A senior US central bank official said Friday that the US Federal Reserve is “absolutely” prepared to intervene to help calm nervous financial markets after President Donald Trump’s tariff plans roiled Wall Street.
The US president announced sweeping import taxes on dozens of countries on 2 April only to abruptly and temporarily roll many of them back to 10 percent this week in response to turbulence in the stock and bond markets. This left China with new tariffs totaling 145 percent.
Boston Fed president Susan Collins told the Financial Times in an interview published Friday that the Fed would “absolutely be prepared” to deploy its various tools to help stabilize the financial markets if the need arose.
Any intervention by the Federal Reserve would depend on “what conditions we were seeing,” added Collins, who is one of 12 voting members of the Fed’s all-important rate-setting committee this year.
“The higher the tariffs are, the more the potential slowdown in growth as well as elevation and inflation that one would expect,” Collins said in a separate interview with Yahoo Finance earlier Friday, adding that she expects inflation to rise “well above” three percent this year, but no “significant” economic downturn.
Since Trump’s tariffs came into effect earlier this month, Fed officials have been more outspoken than usual about the effects of the government’s plans on inflation and growth.
Many have also voiced concerns about long-term inflation expectations, which can cause a vicious cycle of price increases if they are not kept in check.
While most countries benefited from the temporary 10n percent rate, higher duties on China kept market concerns elevated, with Morgan Stanley noting tariffs remain historically high, according to Regina Capital Development Corp. managing director Luis Limlingan.
Local stocks extended their gains as investors welcomed the tariff pause, viewing it as a window for renewed trade talks and easing global tensions.
The Bangko Sentral ng Pilipinas cut its key policy rate by 25 basis points to 5.5 percent and signaled further rate cuts this year amid a more challenging global environment and a more manageable inflation outlook.

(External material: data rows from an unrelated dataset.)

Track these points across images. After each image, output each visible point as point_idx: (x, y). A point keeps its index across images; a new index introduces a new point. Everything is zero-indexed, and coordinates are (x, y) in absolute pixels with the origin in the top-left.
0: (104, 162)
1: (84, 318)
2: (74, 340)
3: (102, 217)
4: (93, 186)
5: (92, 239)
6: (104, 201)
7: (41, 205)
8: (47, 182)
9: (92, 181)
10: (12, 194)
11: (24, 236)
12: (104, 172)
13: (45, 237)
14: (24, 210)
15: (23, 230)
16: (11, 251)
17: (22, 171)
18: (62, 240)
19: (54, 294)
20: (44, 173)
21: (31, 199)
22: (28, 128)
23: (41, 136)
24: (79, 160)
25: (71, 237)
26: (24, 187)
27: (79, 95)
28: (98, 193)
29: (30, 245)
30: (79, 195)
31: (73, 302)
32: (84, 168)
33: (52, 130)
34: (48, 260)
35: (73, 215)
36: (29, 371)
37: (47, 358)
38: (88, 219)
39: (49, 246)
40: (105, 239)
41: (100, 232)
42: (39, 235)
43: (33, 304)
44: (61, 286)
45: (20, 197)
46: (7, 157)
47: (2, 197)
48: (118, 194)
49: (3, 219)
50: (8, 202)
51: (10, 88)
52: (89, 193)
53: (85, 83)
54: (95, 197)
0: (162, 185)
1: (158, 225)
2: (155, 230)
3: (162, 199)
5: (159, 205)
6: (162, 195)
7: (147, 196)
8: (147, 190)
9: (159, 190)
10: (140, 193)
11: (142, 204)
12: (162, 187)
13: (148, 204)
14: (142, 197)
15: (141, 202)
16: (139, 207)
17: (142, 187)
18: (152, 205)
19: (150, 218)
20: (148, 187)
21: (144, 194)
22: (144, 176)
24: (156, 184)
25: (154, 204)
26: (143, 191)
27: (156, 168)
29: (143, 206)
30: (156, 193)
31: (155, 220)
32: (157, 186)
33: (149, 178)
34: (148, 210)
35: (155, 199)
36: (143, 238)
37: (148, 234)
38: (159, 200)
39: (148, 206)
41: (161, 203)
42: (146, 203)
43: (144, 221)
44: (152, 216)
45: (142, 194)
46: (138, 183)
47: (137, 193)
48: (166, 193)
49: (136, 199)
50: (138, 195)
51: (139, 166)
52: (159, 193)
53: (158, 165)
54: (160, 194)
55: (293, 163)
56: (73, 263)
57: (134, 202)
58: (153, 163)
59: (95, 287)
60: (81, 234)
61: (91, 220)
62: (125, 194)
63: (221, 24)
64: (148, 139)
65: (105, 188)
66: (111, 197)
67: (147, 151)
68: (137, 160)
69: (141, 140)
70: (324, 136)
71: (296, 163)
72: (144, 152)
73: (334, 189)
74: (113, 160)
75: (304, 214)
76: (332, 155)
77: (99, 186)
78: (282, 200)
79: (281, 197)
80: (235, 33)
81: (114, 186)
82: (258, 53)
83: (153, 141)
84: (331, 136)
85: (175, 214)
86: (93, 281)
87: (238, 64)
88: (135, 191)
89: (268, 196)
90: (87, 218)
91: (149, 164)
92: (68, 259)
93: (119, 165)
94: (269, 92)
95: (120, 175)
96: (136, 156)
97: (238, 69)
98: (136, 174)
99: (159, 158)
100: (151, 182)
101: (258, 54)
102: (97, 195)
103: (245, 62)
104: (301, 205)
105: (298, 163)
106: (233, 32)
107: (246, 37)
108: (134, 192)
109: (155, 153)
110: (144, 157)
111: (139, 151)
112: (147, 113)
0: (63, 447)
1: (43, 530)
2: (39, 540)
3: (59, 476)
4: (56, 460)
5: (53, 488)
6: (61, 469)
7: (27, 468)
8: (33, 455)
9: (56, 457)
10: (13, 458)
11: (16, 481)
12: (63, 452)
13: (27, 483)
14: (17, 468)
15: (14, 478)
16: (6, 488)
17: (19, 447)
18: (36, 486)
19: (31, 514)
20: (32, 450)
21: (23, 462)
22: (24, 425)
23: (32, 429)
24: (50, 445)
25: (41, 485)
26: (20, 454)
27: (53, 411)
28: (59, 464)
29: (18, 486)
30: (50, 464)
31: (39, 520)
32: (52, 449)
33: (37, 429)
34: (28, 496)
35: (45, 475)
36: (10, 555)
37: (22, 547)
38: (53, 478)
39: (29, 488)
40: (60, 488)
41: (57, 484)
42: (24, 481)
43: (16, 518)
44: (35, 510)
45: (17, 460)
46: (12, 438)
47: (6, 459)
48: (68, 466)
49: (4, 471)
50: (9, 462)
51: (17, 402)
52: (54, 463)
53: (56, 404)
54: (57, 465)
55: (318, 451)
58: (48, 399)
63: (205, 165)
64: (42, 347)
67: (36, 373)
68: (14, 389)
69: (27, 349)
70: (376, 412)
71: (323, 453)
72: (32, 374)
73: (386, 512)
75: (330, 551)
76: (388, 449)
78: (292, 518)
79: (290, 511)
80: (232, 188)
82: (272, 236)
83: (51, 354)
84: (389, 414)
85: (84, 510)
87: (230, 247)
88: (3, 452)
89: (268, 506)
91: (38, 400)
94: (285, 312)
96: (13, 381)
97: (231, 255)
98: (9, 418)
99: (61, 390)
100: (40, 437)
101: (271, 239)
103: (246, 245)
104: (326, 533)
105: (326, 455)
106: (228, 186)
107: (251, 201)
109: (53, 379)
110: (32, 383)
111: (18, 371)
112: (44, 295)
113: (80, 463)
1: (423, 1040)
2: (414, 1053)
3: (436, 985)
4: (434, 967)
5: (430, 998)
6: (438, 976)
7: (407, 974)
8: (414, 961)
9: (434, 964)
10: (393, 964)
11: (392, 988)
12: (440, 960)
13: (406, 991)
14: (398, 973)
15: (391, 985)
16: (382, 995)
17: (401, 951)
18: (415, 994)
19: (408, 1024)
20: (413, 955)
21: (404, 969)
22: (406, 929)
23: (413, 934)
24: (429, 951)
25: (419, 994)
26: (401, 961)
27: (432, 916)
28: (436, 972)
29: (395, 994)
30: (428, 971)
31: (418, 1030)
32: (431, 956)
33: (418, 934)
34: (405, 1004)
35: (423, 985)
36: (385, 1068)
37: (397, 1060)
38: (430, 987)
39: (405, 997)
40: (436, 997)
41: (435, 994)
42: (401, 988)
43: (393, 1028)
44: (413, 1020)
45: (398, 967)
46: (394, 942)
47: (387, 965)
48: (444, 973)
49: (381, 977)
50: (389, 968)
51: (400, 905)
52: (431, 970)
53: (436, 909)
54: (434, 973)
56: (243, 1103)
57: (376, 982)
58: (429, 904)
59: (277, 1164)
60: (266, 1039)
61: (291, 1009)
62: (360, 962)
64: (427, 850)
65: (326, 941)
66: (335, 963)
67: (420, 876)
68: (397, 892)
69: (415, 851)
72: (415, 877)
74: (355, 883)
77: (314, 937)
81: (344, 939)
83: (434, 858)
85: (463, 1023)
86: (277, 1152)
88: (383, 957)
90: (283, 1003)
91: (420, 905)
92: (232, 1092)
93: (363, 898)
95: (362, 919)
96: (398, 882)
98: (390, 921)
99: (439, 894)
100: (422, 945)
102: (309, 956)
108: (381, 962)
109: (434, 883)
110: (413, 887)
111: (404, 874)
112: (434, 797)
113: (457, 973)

A widely referenced consumer sentiment survey published Friday by the University of Michigan noted a sharp drop in consumer confidence and flagged another worrying rise in both short-term and longer-term inflation expectations.
“Year-ahead inflation expectations surged from 5.0 percent last month to 6.7 percent this month, the highest reading since 1981,” the survey noted.

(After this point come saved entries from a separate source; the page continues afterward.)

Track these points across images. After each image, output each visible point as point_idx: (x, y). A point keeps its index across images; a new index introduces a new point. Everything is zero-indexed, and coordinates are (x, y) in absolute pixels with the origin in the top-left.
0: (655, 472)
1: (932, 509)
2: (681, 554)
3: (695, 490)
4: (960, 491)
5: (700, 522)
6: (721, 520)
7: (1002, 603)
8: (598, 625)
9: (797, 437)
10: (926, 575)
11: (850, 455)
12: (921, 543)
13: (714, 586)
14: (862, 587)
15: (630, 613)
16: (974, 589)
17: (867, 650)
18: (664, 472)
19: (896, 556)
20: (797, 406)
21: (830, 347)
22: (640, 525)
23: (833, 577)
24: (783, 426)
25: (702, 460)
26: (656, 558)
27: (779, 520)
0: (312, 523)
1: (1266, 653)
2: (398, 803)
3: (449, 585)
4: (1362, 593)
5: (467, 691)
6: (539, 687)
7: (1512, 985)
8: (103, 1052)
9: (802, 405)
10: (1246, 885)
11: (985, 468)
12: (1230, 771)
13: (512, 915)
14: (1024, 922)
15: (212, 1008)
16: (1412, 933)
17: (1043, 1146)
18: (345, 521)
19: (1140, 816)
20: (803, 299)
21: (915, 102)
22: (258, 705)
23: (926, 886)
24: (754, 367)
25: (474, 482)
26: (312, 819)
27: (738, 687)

“Long-run inflation expectations climbed from 4.1 percent in March to 4.4 percent in April, reflecting a particularly large jump among independents,” it added.
But for now, the University of Michigan’s survey on inflation expectations remains an outlier, with financial market measures of inflation expectation still largely pricing in a long-term path closer to the Fed’s two percent target.
In a speech in Hot Springs, Arkansas on Friday, St. Louis Fed president Alberto Musalem said “continued vigilance” and “careful monitoring” of the incoming data was needed.
Musalem, a voting member of the Fed’s rate-setting committee this year, said that while he still expects a “moderate” pace of economic expansion, the near-term risks were “skewed” toward rising inflation, slower economic growth and a cooler labor market.
‘The higher the tariffs are, the more the potential slowdown in growth as well as elevation and inflation that one would expect.’
“I would be wary of assuming the impact of high tariffs on inflation would be only brief or limited,” he said.
On a busy day of speeches from central bank officials, New York Fed president John Williams went further than his colleagues on the bank’s rate-setting committee, putting out estimates of how he expects Trump’s immigration and tariff policies — and the uncertainty surrounding them — to affect the US economy this year.
“I now expect real GDP growth will slow considerably from last year’s pace, likely to somewhat below one percent,” he told a conference in Puerto Rico.